**Testo di partenza**
+--

L’orgoglio del contadino langarolo emerge con la potenza del dialetto e il padre del Signor Patrick non l’ha certo scordato.

Per i meno piemontesi traduco: “Guarda queste viti!”.

Sarebbe tutto normale se il colloquio avvenisse a Mondovì, terra d’origine della famiglia Giacosa; in realtà siamo nei pressi di Condom e le viti sono di Ugni Blanc e non di Dolcetto.

In fondo non cambia nulla, ciò che conta è il lavoro e di lavoro questa famiglia ne ha fatto molto.

Che poi sia avvenuto sulla terra dei Celtiberi e non su quella dei Bagienni, poco importa.

Avevo inviato a questi signori una lettera con la richiesta di chiarimenti circa la loro proprietà, avendone come risposta un invito scritto di loro pugno e non potevo mancare di conoscerli.

Le vigne sono a un passo dall’abitazione, così come la cantina e la distilleria; si capisce subito cosa rappresenti tutto questo per loro, ma ciò che più mi ha colpito è l’entusiasmo di queste persone; cerco di esemplificarlo.

Quest’anno si sono festeggiati i 700 anni dalla prima testimonianza scritta del termine armagnac (inteso come distillato) e il Signor Patrick ha allestito nella sua bella distilleria un percorso didattico sulla storia della Guascogna e della distillazione; un piccolo segno rivelatore di un approccio professionale che vede l’amore per il proprio lavoro come precipuo riferimento.

D’altra parte non è certo consueto che mi siano state dedicate oltre due ore per parlare di armagnac, senza cadere necessariamente nel comprensibile riferimento al proprio prodotto.

+--

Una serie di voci
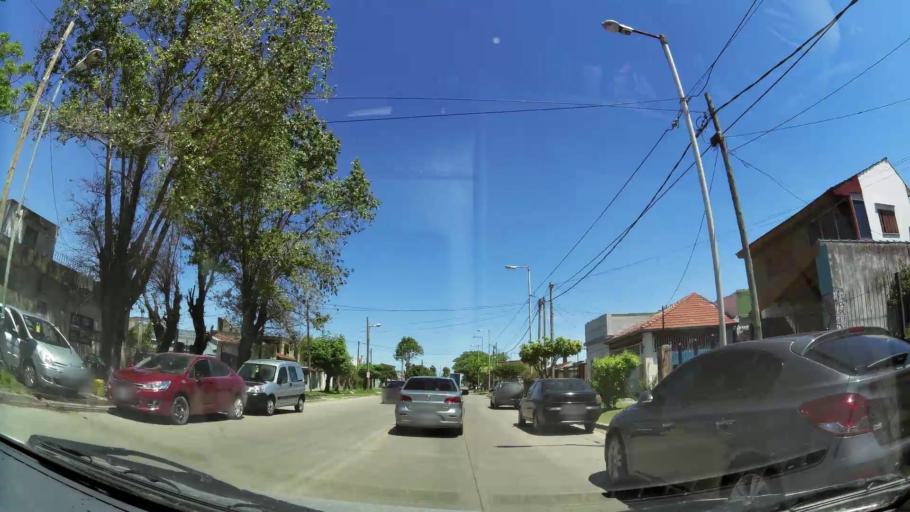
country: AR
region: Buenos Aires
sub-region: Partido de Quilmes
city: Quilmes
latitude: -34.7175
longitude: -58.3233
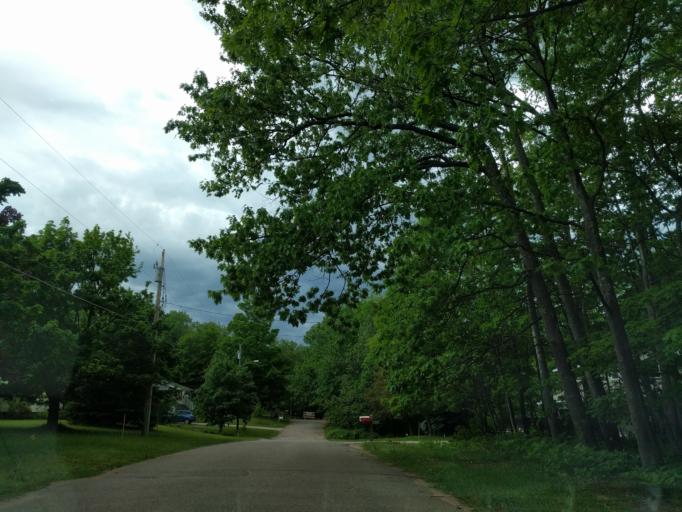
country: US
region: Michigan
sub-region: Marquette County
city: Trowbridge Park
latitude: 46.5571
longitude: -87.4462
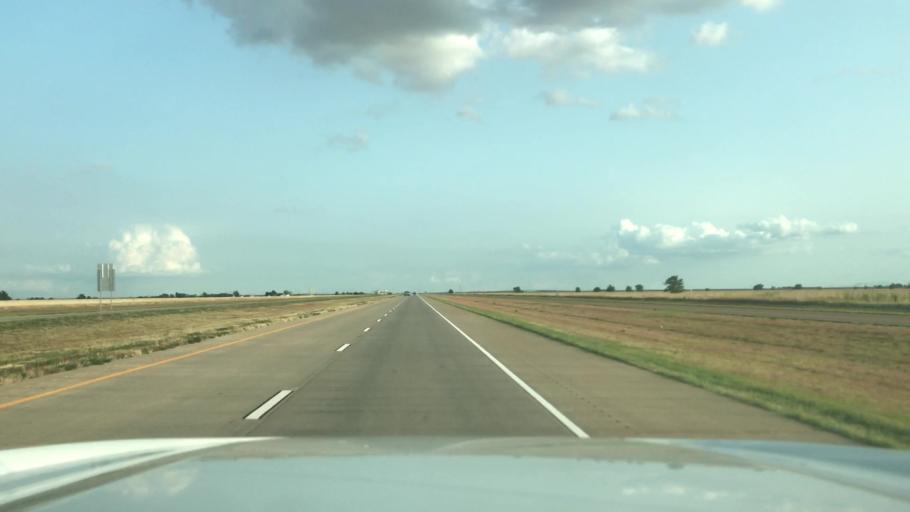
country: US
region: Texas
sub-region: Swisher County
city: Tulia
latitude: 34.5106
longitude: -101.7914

+--

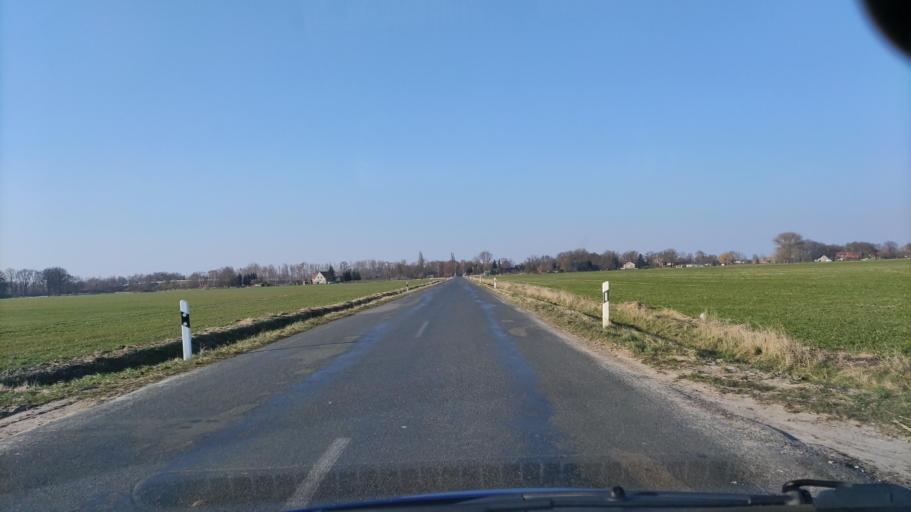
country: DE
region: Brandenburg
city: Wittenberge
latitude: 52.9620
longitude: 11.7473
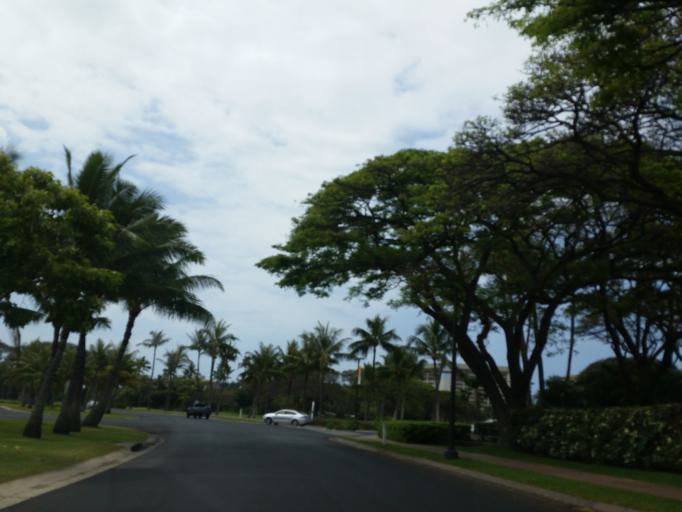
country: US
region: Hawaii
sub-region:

+--

**Consegna**
Secondo il testo sull'armagnac, quale anniversario è stato festeggiato quest'anno? Le voci provengono da una fonte diversa dal testo sull'armagnac.

**Soluzione**
I 700 anni dalla prima testimonianza scritta del termine armagnac, inteso come distillato.